Droit de l’urbanisme et environnement
Nous ne reviendrons pas sur nos critiques de fond, concernant une urbanisation rampante dans un secteur constituant la coupure naturelle entre la Ville et le village de Luynes, et contraire à la lettre comme à l’esprit de la loi SRU : nous les avons largement développés dans notre contribution à l’enquête publique, dont nous avons adressé copie à M. Gallèse, adjoint à l’urbanisme, mais ils ont été étrangement ignorés par le Commissaire enquêteur dans son rapport !
Nous redirons seulement aujourd’hui qu’en contrepartie d’un environnement "vendeur", qui semble avoir séduit l’équipe des maîtres d’ouvrage de la Clinique, et ses futurs investisseurs, le terrain du secteur des Bornes sera profondément terrassé et remanié, dans un secteur réputé partiellement ou totalement inconstructible.
Le parking de 800 places qui est envisagé aura beau être "paysagé", il créera une importante imperméabilisation du sol, et générera une pollution automobile importante dans un lieu naturel et protégé.
Ces interventions sur une zone à vocation naturelle et agricole sont en contradiction flagrante avec les principes de la Loi SRU, que Messieurs Gallèse et Serre se flattent par ailleurs de respecter dans l’élaboration du futur PLU.
Par ailleurs, une question paraît avoir été occultée : c’est celle de l’assainissement des eaux usées.

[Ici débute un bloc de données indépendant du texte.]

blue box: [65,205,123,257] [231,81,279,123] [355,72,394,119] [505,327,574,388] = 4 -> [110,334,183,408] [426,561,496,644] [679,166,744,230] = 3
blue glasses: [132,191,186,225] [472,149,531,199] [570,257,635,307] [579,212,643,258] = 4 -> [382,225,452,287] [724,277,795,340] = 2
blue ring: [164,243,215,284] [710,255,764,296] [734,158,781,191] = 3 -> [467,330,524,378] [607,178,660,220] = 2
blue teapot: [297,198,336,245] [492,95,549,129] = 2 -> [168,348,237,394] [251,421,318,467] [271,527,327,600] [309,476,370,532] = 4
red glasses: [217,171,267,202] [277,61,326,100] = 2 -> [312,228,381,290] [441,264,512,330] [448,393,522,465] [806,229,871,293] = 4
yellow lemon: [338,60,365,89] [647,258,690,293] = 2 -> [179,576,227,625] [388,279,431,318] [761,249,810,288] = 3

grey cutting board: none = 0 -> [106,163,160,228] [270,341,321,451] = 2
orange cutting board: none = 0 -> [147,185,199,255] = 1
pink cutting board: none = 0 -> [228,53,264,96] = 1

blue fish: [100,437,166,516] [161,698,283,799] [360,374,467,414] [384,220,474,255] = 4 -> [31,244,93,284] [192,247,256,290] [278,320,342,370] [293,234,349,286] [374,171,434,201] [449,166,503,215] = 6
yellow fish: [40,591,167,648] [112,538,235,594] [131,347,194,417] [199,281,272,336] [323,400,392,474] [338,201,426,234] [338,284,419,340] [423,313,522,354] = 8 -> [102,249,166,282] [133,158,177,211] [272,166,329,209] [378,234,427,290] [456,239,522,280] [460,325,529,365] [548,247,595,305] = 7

Aucune station d’épuration ne semble avoir été prévue.
Enfin, signalons un petit tour de "passe-passe" juridique (suppression d’une zone UD1.1, permettant la construction de maisons, et annexion de cette zone au projet de clinique, sous forme de logements de fonction) qui permet au projet d’être plus politiquement correct, tout en gardant les mêmes surfaces construites !
D’une façon plus globale, nous constatons qu’en se focalisant sur le seul secteur des Bornes pour réaliser le transfert de la Clinique Rambot, le maître d’ouvrage et la Ville se placent volontairement dans un contexte d’insécurité juridique qui risque d’affecter pour de longs mois la planification de ce transfert et sa réalisation.
Cette insécurité juridique résulte d’un manque de concertation en amont du projet, dévoilé comme trop souvent au public alors que tout est déjà "ficelé".
Nous reconnaissons que les élus chargés du dossier se sont énormément mobilisés pour le faire aboutir, dans un louable souci d’information, mais faute de convaincre en amont les nombreux intervenants au projet, cette affaire risque d’entraîner blocages, oppositions, surcoûts et confusion.
Nous vous demandons donc instamment, puisqu’il en est encore temps, de renoncer à cette révision du POS, et d’envisager avec les porteurs du dossier, un "Plan B" crédible.
Nous connaissons votre réalisme politique, et nous savons que vous examinerez nos arguments avec la plus grande attention.
Nous vous prions d’agréer, Madame le Député-Maire, l’expression de notre considération distinguée.